Management of Tardive Dyskinesia in Patients on Lithium
Deutetrabenazine (AUSTEDO) is the best medication to start for a patient on lithium experiencing tardive dyskinesia, as it has demonstrated significant improvement in tardive dyskinesia symptoms in clinical trials with a treatment effect of -1.9 points on the AIMS scale compared to placebo. 1
Understanding Tardive Dyskinesia in Lithium Users
While tardive dyskinesia (TD) is most commonly associated with antipsychotic medications, it can also occur with lithium therapy, though this is less common. Several case reports have documented lithium-induced tardive dyskinesia, even at therapeutic doses and as monotherapy 2, 3.
Key considerations:
- TD presents as involuntary movements primarily in the orofacial region but can affect any part of the body 4
- Lithium itself has been reported to both cause TD in some cases 5, 3 and potentially protect against TD in others 6
- The Abnormal Involuntary Movement Scale (AIMS) is the standard assessment tool for TD severity 4, 1
First-Line Treatment Options
VMAT2 Inhibitors
- Deutetrabenazine (AUSTEDO): FDA-approved for TD with strong evidence
- Dosing: Start at 12 mg/day and increase at weekly intervals in 6 mg increments
- Demonstrated significant improvement in AIMS scores in clinical trials
- In clinical trials, 42% of patients were rated as "Much Improved" or "Very Much Improved" compared to 13% on placebo 1
- Available in multiple strengths (12mg, 24mg, 36mg) for dose optimization
Management Algorithm
Confirm diagnosis and assess severity:
- Use AIMS scale to document baseline severity
- Rule out other movement disorders
Consider lithium management:
- If clinically feasible, consider reducing lithium dose as some cases suggest lithium-induced TD may be dose-dependent 2
- Monitor lithium levels and mood stability closely if dose is reduced
- Do not discontinue lithium if it's effectively managing bipolar disorder
Initiate VMAT2 inhibitor therapy:
- Start deutetrabenazine at 12 mg/day
- Titrate by 6 mg weekly to optimal dose (typically 24-36 mg/day)

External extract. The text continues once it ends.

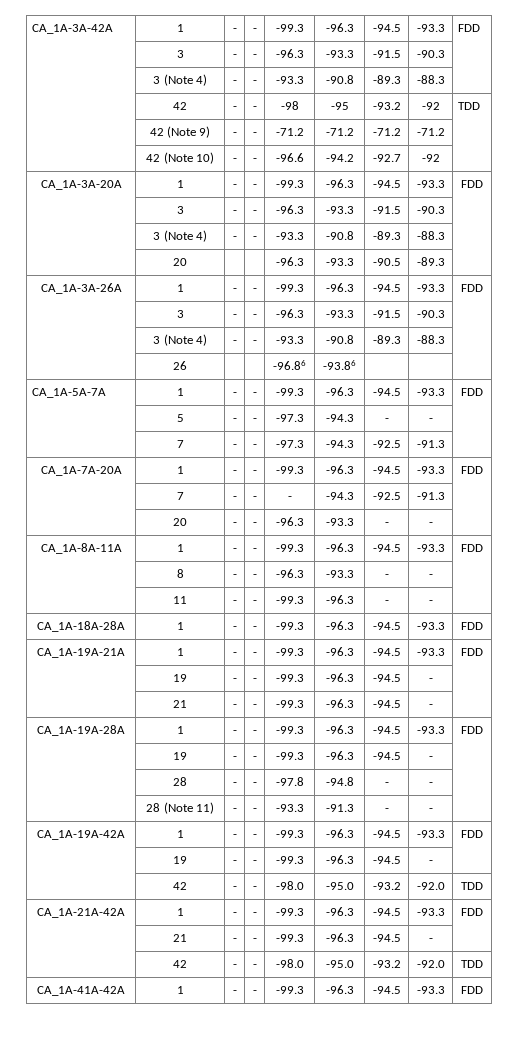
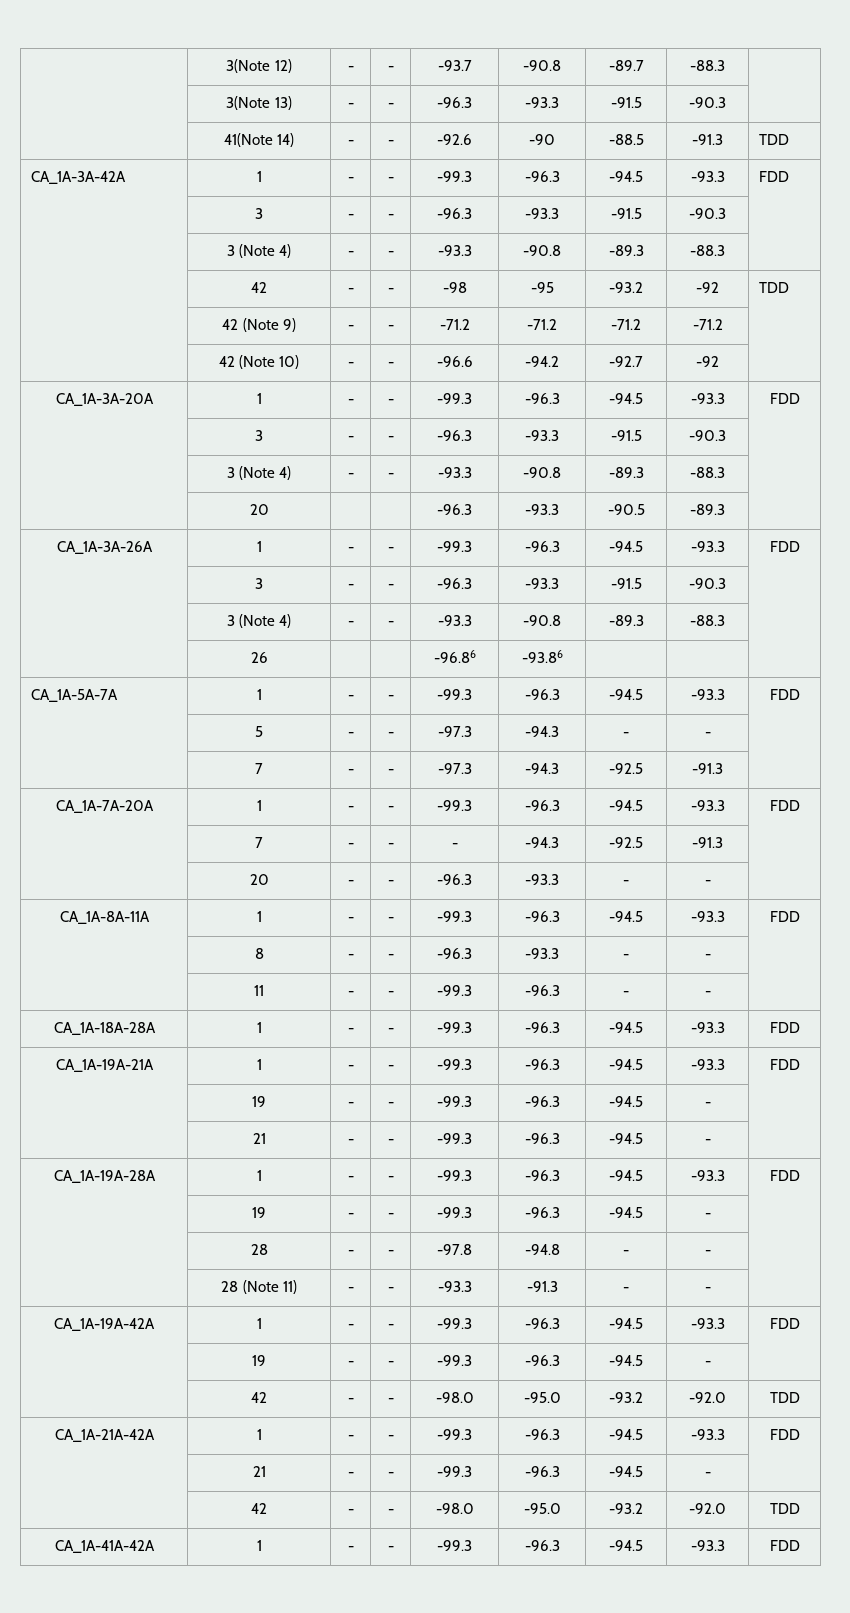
(32, 29) none -> [226,59,292,73] [347,66,354,71] [387,66,394,71] [437,60,472,71] [523,60,561,71] [608,60,644,71] [690,60,725,71] [226,96,292,110] [347,103,354,108] [387,103,394,108] [437,97,472,108] [525,97,559,108] [610,97,642,108] [689,97,726,108] [223,133,295,147] [347,140,354,145] [387,140,394,145] [437,134,472,145] [529,134,555,145] [608,134,644,145] [692,134,723,145] [759,134,790,145] | 3(Note 12) | - | - | -93.7 | -90.8 | -89.7 | -88.3 | // | 3(Note 13) | - | - | -96.3 | -93.3 | -91.5 | -90.3 | // | 41(Note 14) | - | - | -92.6 | -90 | -88.5 | -91.3 | TDD //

- Assess response after 12 weeks of treatment 1
Monitor for improvement and side effects:
- Reassess AIMS score every 4-6 weeks during titration
- Continue monitoring lithium levels and efficacy for mood stabilization
Special Considerations
- Avoid anticholinergics: These medications may actually worsen TD symptoms, especially when used without coexisting drug-induced parkinsonism 4
- Electroconvulsive therapy (ECT): Should be considered only for severe cases where medications are ineffective or not tolerated, particularly in bipolar disorder 7
- Concurrent medications: There are conflicting reports regarding the safety of lithium with ECT, with reports of acute brain syndrome when used together 7
Monitoring Recommendations
- Regular AIMS assessments (every 3-6 months)

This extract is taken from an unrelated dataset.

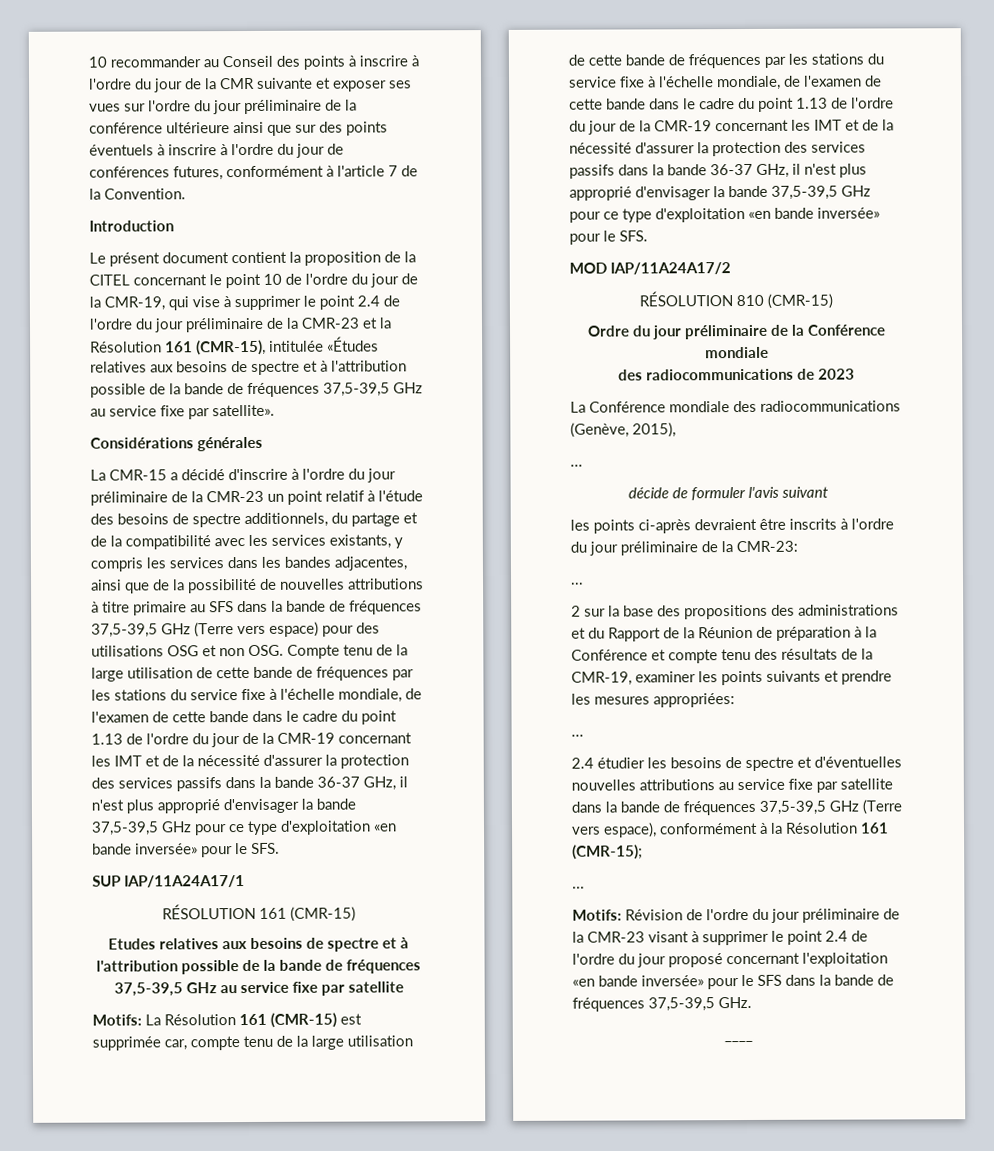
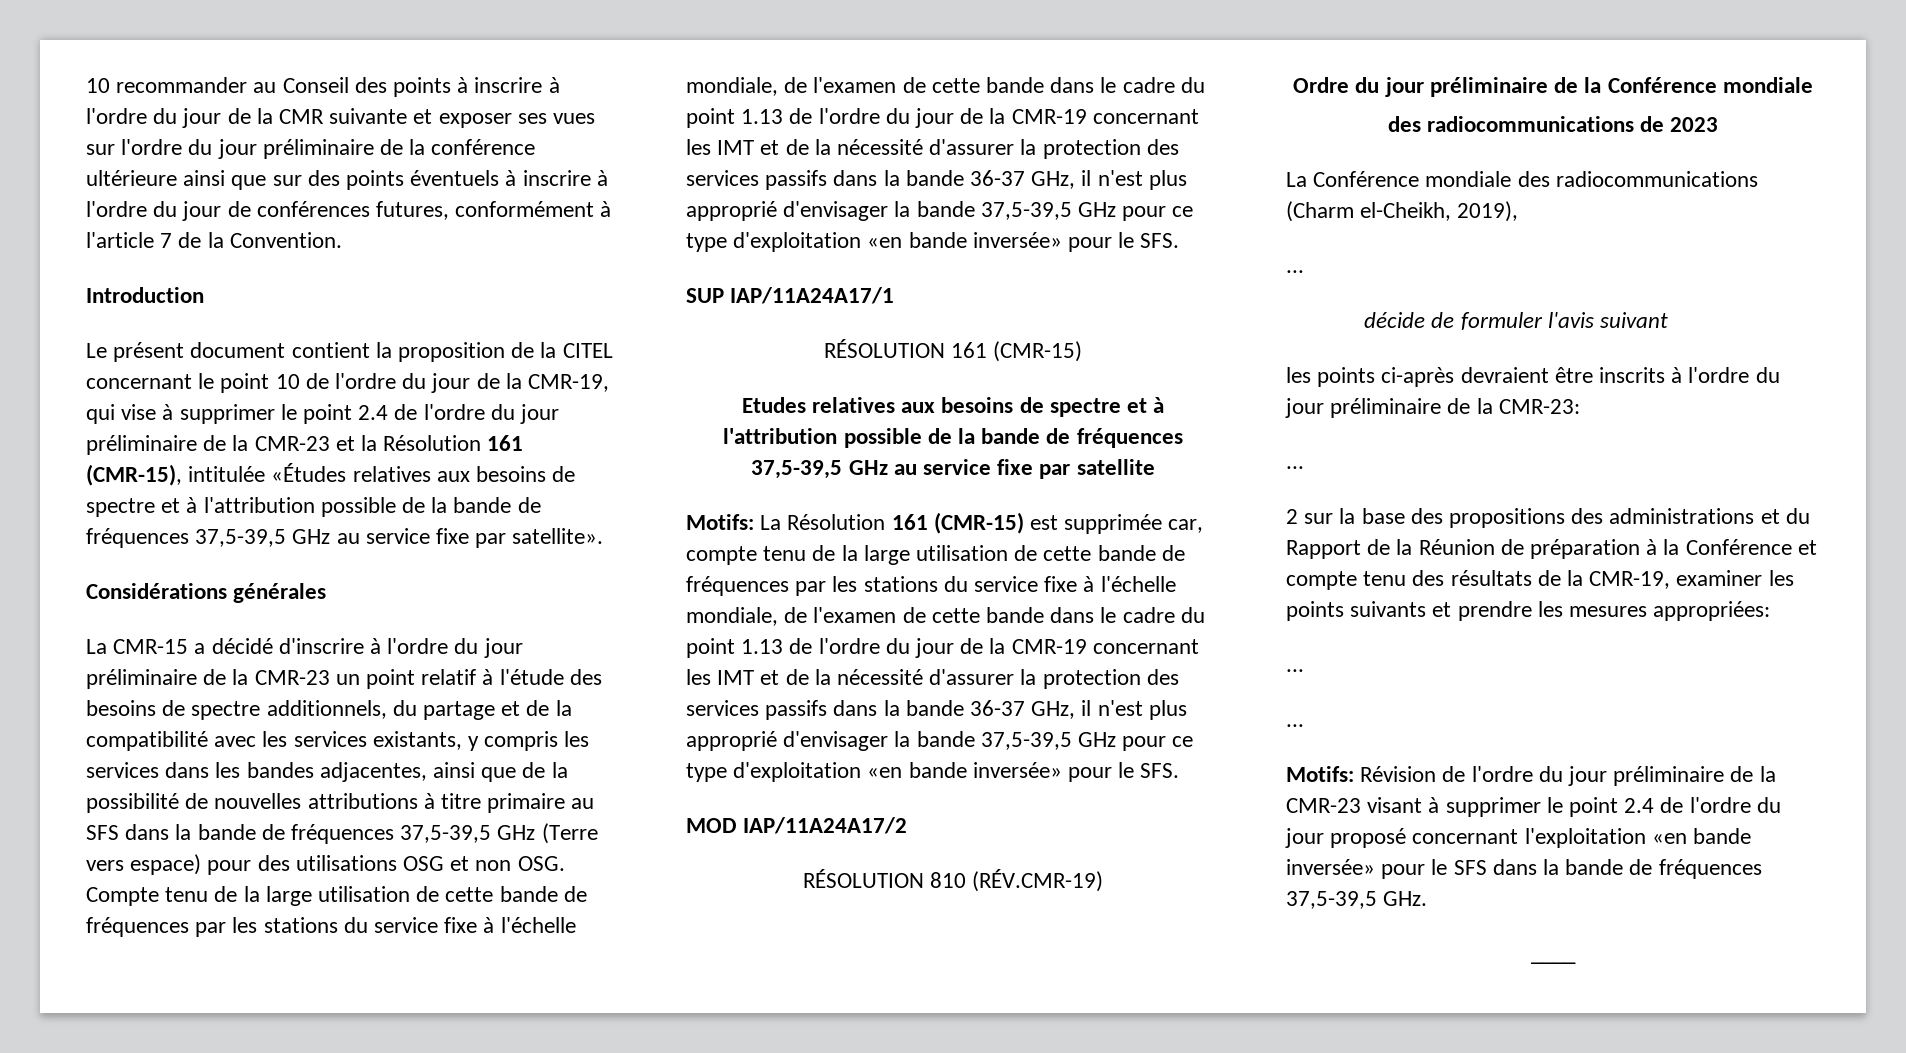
[766,293,833,309] (CMR-15) -> [972,869,1104,892] (RÉV.CMR-19)
[570,422,676,438] (Genève, 2015), -> [1286,201,1519,222] (Charm el-Cheikh, 2019),
[571,756,902,772] [571,778,893,793] [571,799,902,816] [572,822,889,838] [572,844,643,860] // 2.4 étudier les besoins de spectre et d'éventuelles nouvelles attributions au service fixe par satellite dans la bande de fréquences 37,5-39,5 GHz (Terre vers espace), conformément à la Résolution 161 (CMR-15); -> (1304, 670) none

- Monitor lithium levels every 3-6 months
- Thyroid and renal function tests every 3-6 months for patients continuing lithium 7
- Body mass index monitoring if atypical antipsychotics are added to the regimen
Common Pitfalls to Avoid
- Misdiagnosis: Don't confuse TD with akathisia or withdrawal dyskinesia
- Inappropriate use of anticholinergics: These can worsen TD symptoms
- Abrupt discontinuation of lithium: This could destabilize mood and potentially worsen movement disorders
- Inadequate dose titration: VMAT2 inhibitors require careful titration for optimal effect
By following this approach, the management of tardive dyskinesia in patients on lithium can be optimized while maintaining mood stability.